> [Problem]:
An unchanged copy of all the lines below is expected, and it should contain no pictures.

> [Supplied data]:
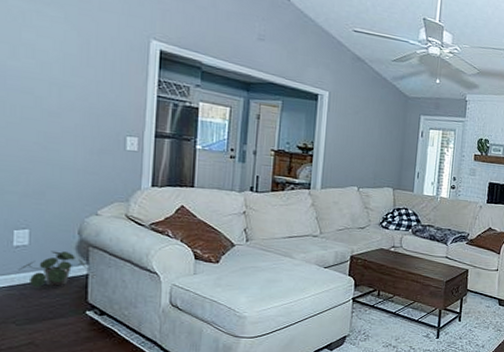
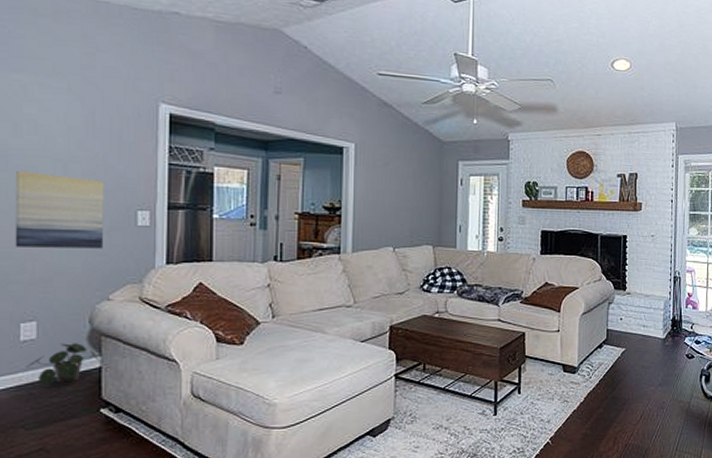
wall art: none [10,91,97,169] -> present [15,171,104,249]

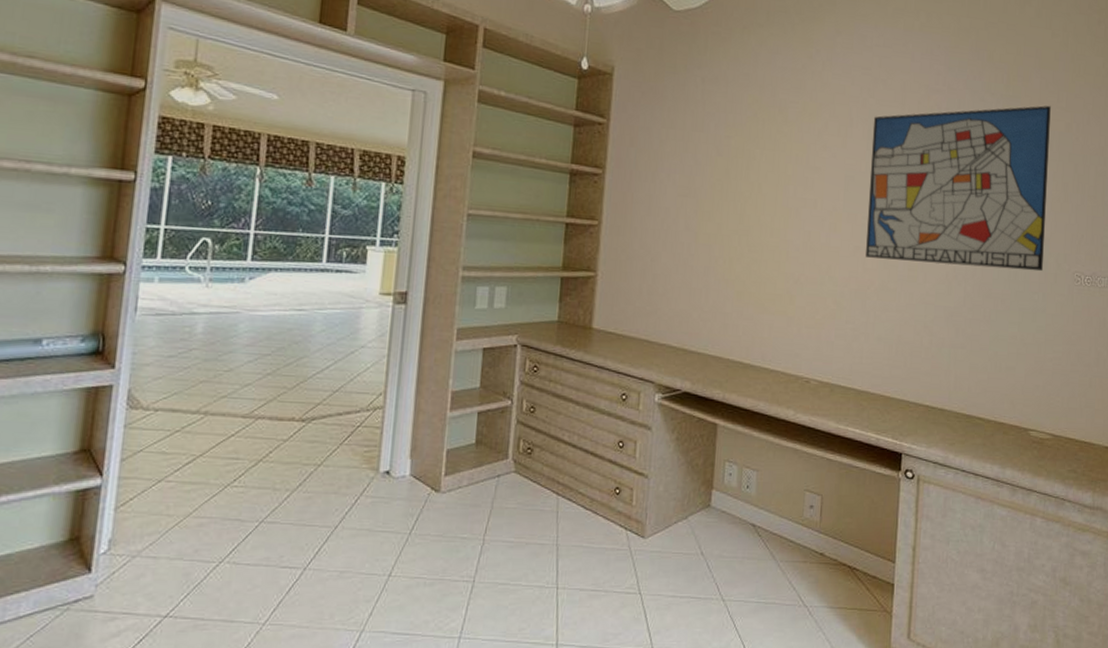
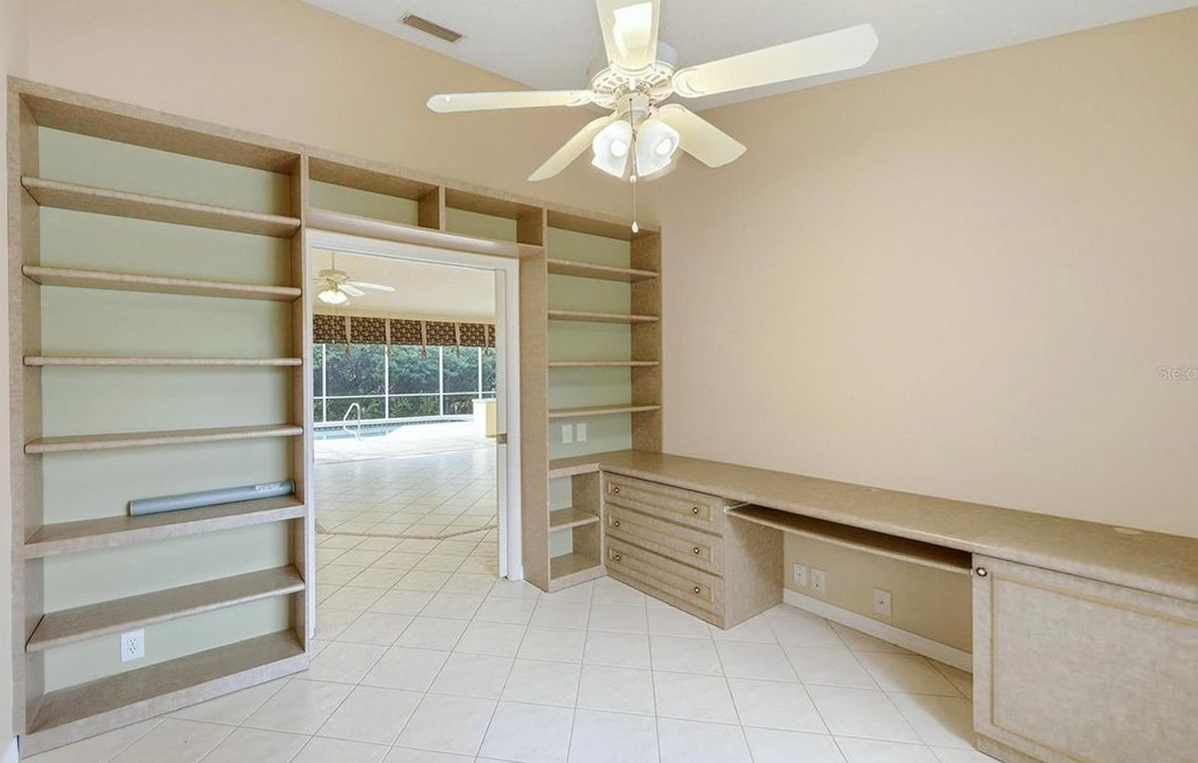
wall art: present [866,105,1051,272] -> none [917,200,1121,371]

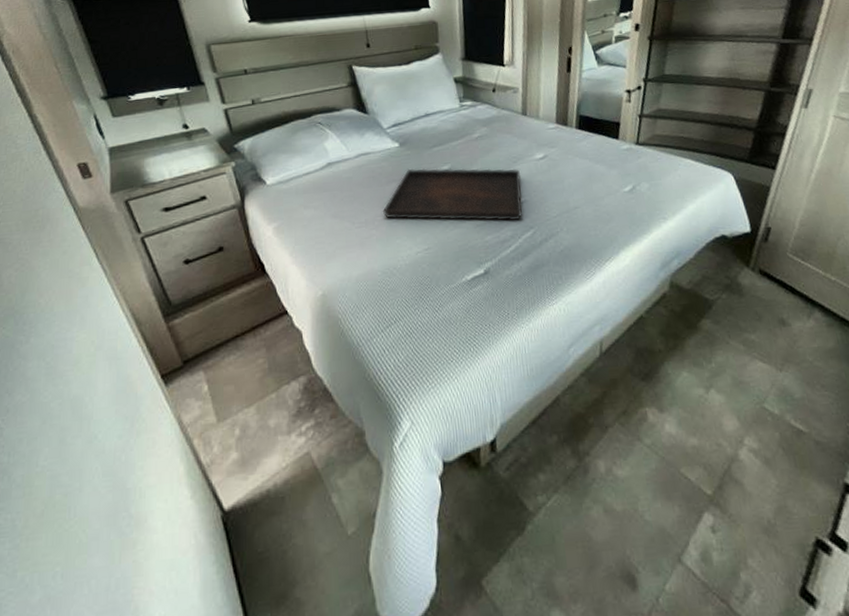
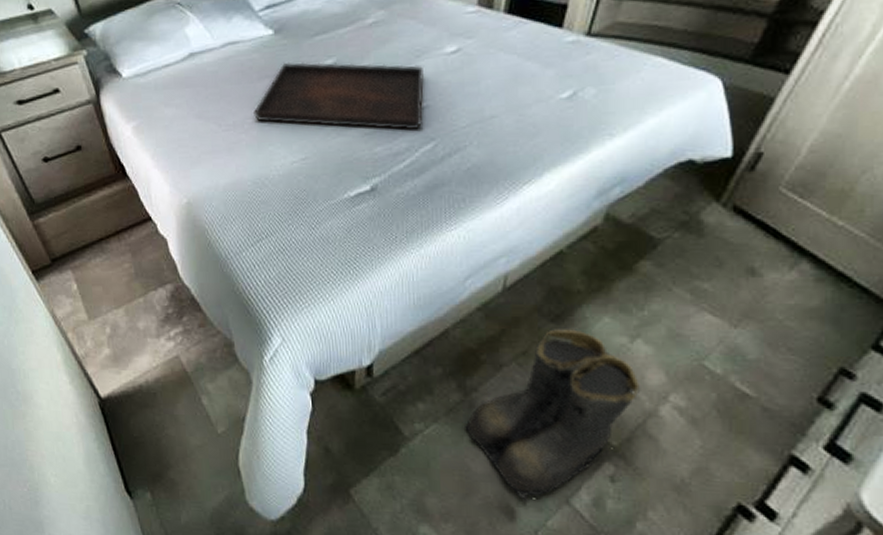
boots: none [582,384,722,567] -> present [465,327,641,502]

> [Output for this task]:
wall art: none [10,91,97,169] -> present [15,171,104,249]

wall art: present [866,105,1051,272] -> none [917,200,1121,371]

boots: none [582,384,722,567] -> present [465,327,641,502]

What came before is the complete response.